§ Exercise instructions: Set down exactly the lines below between the line holding "CIRC AT SGR, ITEMS OWNED BY" and the line holding "Unused fields should be removed: 2 -> 4", inclusive; no other line belongs in the answer.

§ Records for the exercise:

▬▬▬▬▬▬

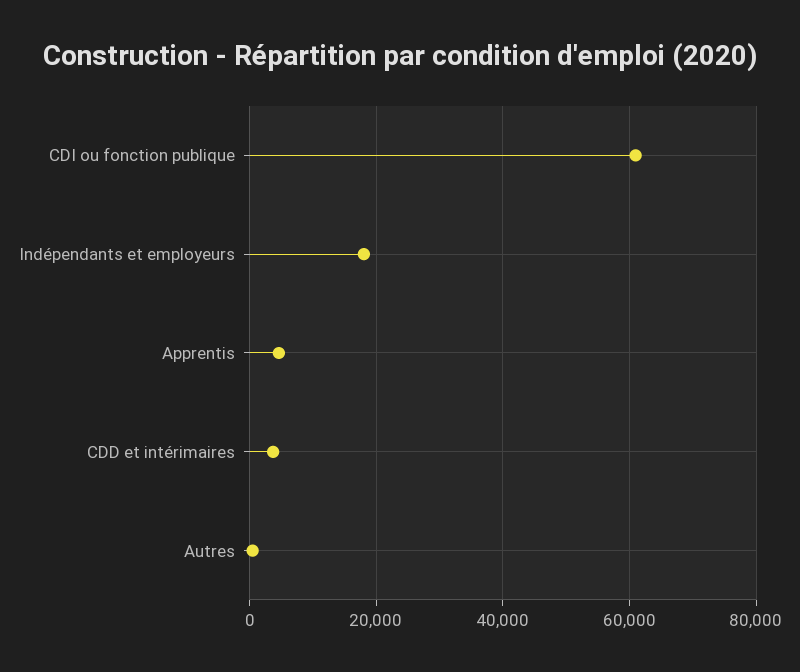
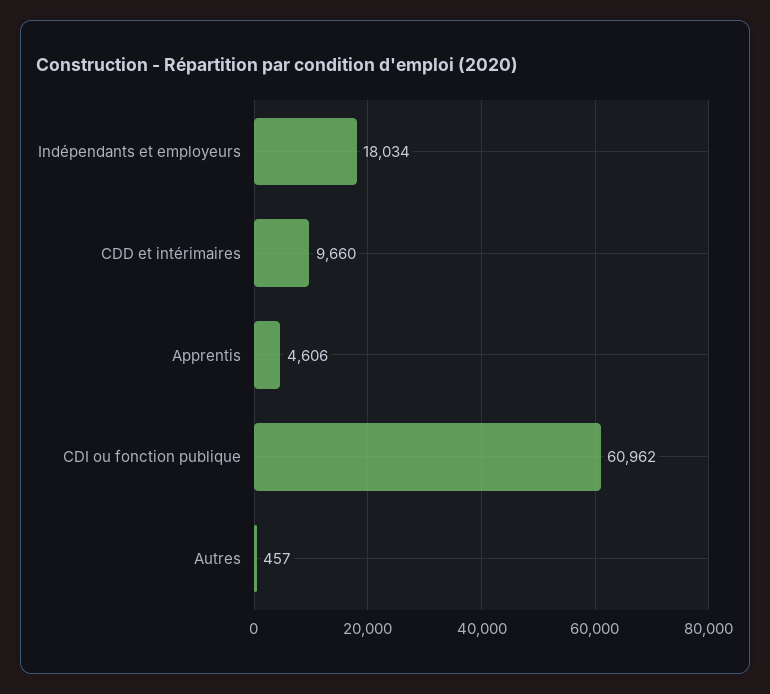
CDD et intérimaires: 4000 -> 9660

▬▬▬▬▬▬

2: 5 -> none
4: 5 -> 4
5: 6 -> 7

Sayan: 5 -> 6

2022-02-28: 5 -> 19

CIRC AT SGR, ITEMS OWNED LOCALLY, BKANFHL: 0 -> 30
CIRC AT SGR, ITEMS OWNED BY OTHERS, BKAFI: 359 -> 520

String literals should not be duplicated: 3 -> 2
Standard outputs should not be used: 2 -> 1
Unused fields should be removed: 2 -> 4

▬▬▬▬▬▬

§ Reply to the task:
CIRC AT SGR, ITEMS OWNED BY OTHERS, BKAFI: 359 -> 520

String literals should not be duplicated: 3 -> 2
Standard outputs should not be used: 2 -> 1
Unused fields should be removed: 2 -> 4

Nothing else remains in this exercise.